Exercise data:
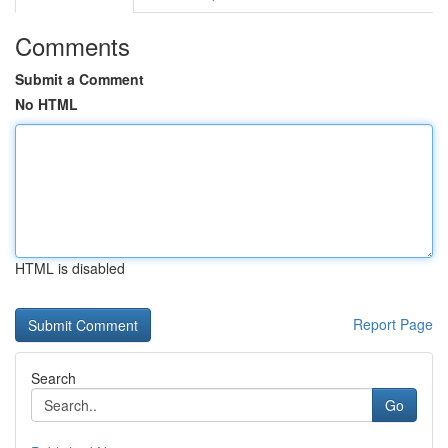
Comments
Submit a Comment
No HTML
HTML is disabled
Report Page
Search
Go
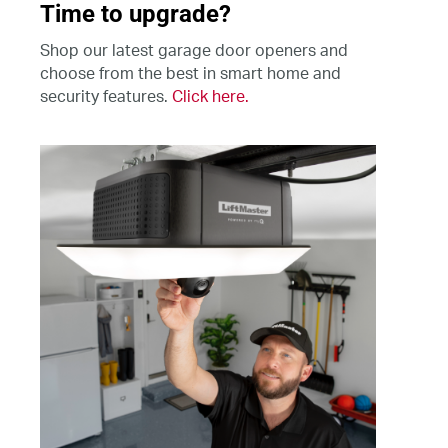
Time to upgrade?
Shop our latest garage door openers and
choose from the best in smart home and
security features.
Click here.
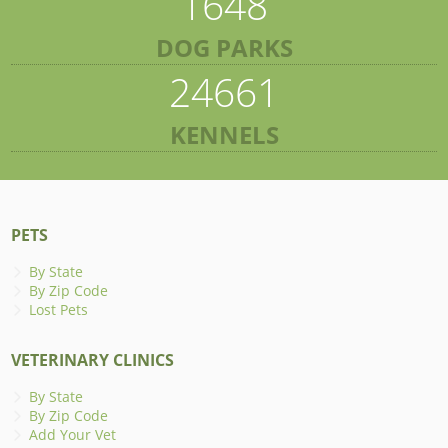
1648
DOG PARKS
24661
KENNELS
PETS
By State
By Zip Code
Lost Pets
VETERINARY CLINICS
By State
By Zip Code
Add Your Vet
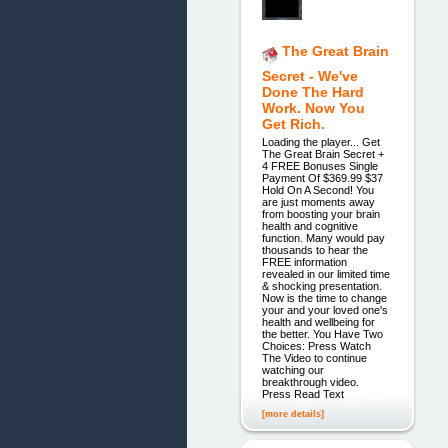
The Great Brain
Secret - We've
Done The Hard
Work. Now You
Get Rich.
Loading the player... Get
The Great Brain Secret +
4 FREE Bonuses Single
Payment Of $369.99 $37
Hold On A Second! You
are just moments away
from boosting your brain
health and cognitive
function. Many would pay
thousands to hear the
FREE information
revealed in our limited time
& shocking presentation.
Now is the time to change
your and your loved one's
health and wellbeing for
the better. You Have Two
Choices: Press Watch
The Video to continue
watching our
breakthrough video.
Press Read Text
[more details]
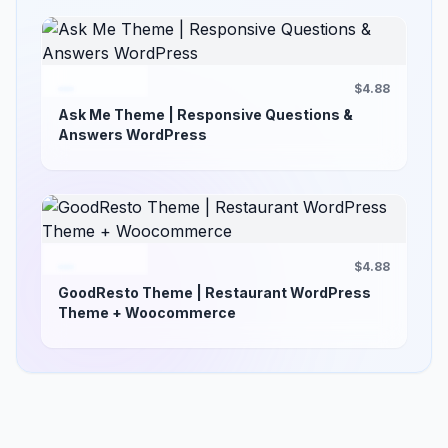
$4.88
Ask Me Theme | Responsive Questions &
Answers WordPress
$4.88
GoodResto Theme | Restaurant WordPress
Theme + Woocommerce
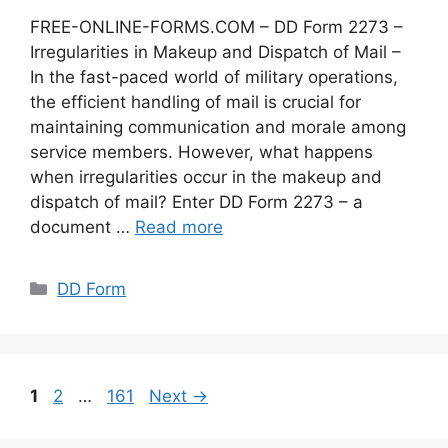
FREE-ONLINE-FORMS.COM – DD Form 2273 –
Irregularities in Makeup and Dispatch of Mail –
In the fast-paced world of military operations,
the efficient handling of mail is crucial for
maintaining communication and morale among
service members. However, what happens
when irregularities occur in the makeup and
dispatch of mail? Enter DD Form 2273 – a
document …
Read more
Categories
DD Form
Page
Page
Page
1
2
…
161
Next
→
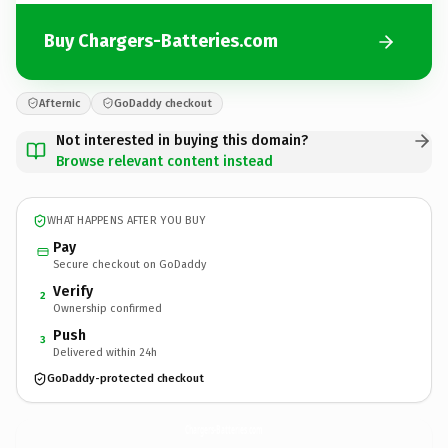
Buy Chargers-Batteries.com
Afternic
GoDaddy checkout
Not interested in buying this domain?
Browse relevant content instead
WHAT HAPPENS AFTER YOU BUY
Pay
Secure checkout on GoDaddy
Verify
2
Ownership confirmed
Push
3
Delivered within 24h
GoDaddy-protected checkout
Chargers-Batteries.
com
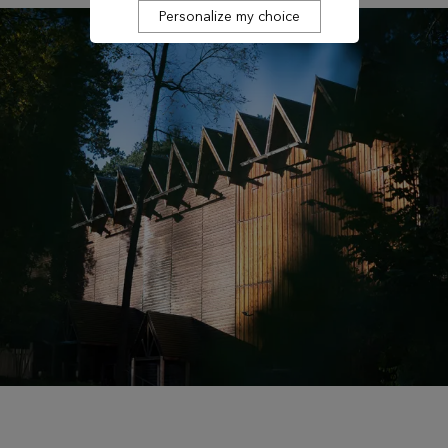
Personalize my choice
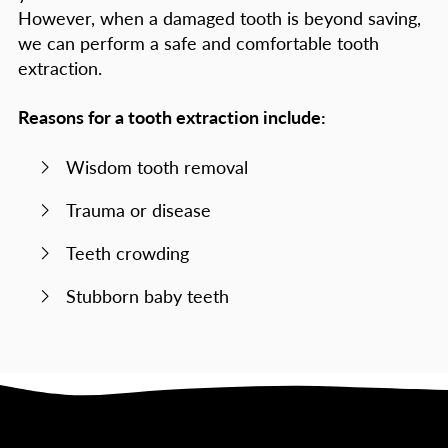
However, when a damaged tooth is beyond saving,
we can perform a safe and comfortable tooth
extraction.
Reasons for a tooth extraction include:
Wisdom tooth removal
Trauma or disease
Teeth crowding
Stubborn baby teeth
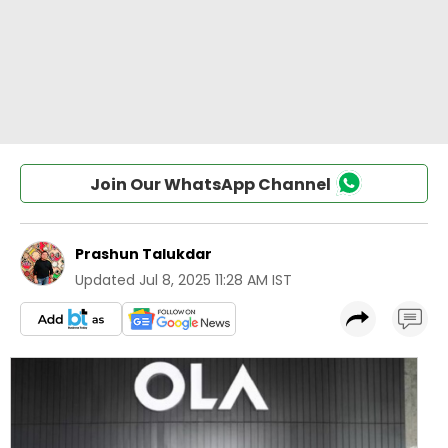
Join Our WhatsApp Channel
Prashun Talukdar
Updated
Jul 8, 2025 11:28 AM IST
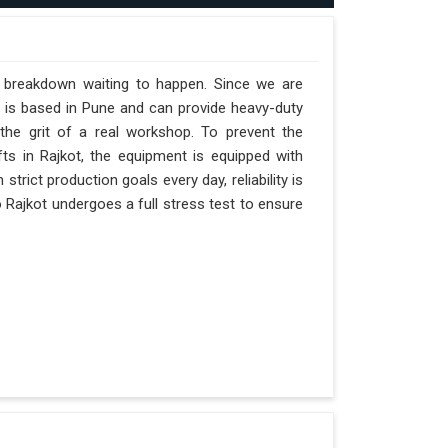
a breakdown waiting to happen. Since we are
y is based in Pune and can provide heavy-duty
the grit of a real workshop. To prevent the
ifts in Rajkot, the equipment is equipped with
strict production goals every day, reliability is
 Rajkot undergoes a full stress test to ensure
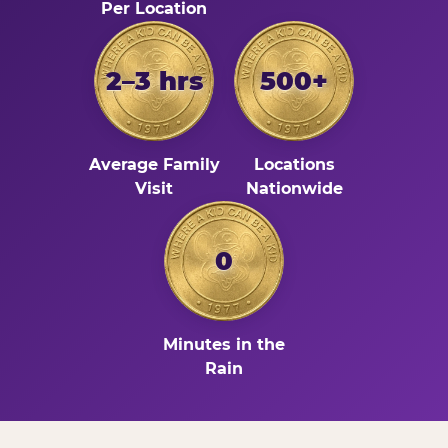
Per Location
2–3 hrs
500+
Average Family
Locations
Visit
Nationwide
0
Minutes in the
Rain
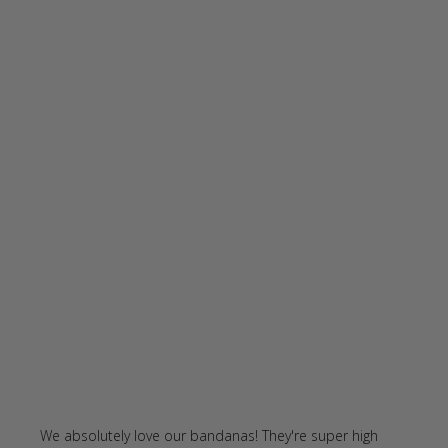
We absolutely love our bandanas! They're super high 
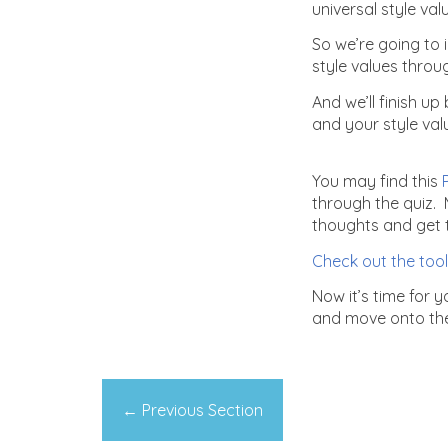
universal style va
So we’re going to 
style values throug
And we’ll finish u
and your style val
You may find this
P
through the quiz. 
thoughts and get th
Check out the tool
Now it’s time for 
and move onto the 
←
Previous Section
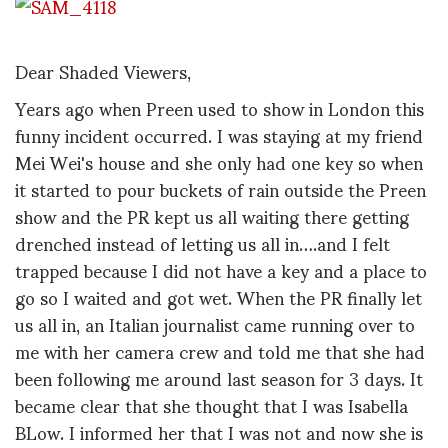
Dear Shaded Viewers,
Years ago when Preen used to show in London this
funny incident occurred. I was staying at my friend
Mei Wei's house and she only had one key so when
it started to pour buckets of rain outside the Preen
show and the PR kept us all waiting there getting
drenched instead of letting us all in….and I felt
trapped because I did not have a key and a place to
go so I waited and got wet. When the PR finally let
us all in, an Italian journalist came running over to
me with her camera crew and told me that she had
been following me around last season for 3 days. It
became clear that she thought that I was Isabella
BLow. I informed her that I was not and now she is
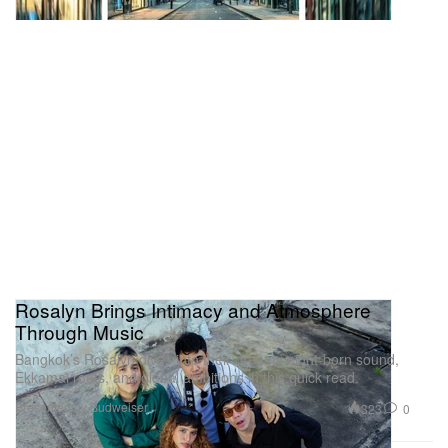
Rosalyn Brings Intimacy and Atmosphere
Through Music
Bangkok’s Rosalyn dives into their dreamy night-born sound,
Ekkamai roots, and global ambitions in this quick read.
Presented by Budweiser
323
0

Job:
Would you transcribe each of the entries exactly, skipping the pictures?

Completed exercise:
Comments
Submit a Comment
No HTML
HTML is disabled
Report Page
Search
Go
Time to upgrade?
Shop our latest garage door openers and
choose from the best in smart home and
security features.
Click here.
1648
DOG PARKS
24661
KENNELS
PETS
By State
By Zip Code
Lost Pets
VETERINARY CLINICS
By State
By Zip Code
Add Your Vet
The Great Brain
Secret - We've
Done The Hard
Work. Now You
Get Rich.
Loading the player... Get
The Great Brain Secret +
4 FREE Bonuses Single
Payment Of $369.99 $37
Hold On A Second! You
are just moments away
from boosting your brain
health and cognitive
function. Many would pay
thousands to hear the
FREE information
revealed in our limited time
& shocking presentation.
Now is the time to change
your and your loved one's
health and wellbeing for
the better. You Have Two
Choices: Press Watch
The Video to continue
watching our
breakthrough video.
Press Read Text
[more details]
$4.88
Ask Me Theme | Responsive Questions &
Answers WordPress
$4.88
GoodResto Theme | Restaurant WordPress
Theme + Woocommerce
FREE-ONLINE-FORMS.COM – DD Form 2273 –
Irregularities in Makeup and Dispatch of Mail –
In the fast-paced world of military operations,
the efficient handling of mail is crucial for
maintaining communication and morale among
service members. However, what happens
when irregularities occur in the makeup and
dispatch of mail? Enter DD Form 2273 – a
document …
Read more
Categories
DD Form
Page
Page
Page
1
2
…
161
Next
→
Buy Chargers-Batteries.com
Afternic
GoDaddy checkout
Not interested in buying this domain?
Browse relevant content instead
WHAT HAPPENS AFTER YOU BUY
Pay
Secure checkout on GoDaddy
Verify
2
Ownership confirmed
Push
3
Delivered within 24h
GoDaddy-protected checkout
Chargers-Batteries.
com
Personalize my choice
However, when a damaged tooth is beyond saving,
we can perform a safe and comfortable tooth
extraction.
Reasons for a tooth extraction include:
Wisdom tooth removal
Trauma or disease
Teeth crowding
Stubborn baby teeth
Join Our WhatsApp Channel
Prashun Talukdar
Updated
Jul 8, 2025 11:28 AM IST
a breakdown waiting to happen. Since we are
y is based in Pune and can provide heavy-duty
the grit of a real workshop. To prevent the
ifts in Rajkot, the equipment is equipped with
strict production goals every day, reliability is
 Rajkot undergoes a full stress test to ensure
Per Location
2–3 hrs
500+
Average Family
Locations
Visit
Nationwide
0
Minutes in the
Rain
We absolutely love our bandanas! They're super high 
universal style va
So we’re going to 
style values throug
And we’ll finish u
and your style val
You may find this
P
through the quiz. 
thoughts and get th
Check out the tool
Now it’s time for 
and move onto the 
←
Previous Section
Dear Shaded Viewers,
Years ago when Preen used to show in London this
funny incident occurred. I was staying at my friend
Mei Wei's house and she only had one key so when
it started to pour buckets of rain outside the Preen
show and the PR kept us all waiting there getting
drenched instead of letting us all in….and I felt
trapped because I did not have a key and a place to
go so I waited and got wet. When the PR finally let
us all in, an Italian journalist came running over to
me with her camera crew and told me that she had
been following me around last season for 3 days. It
became clear that she thought that I was Isabella
BLow. I informed her that I was not and now she is
Rosalyn Brings Intimacy and Atmosphere
Through Music
Bangkok’s Rosalyn dives into their dreamy night-born sound,
Ekkamai roots, and global ambitions in this quick read.
Presented by Budweiser
323
0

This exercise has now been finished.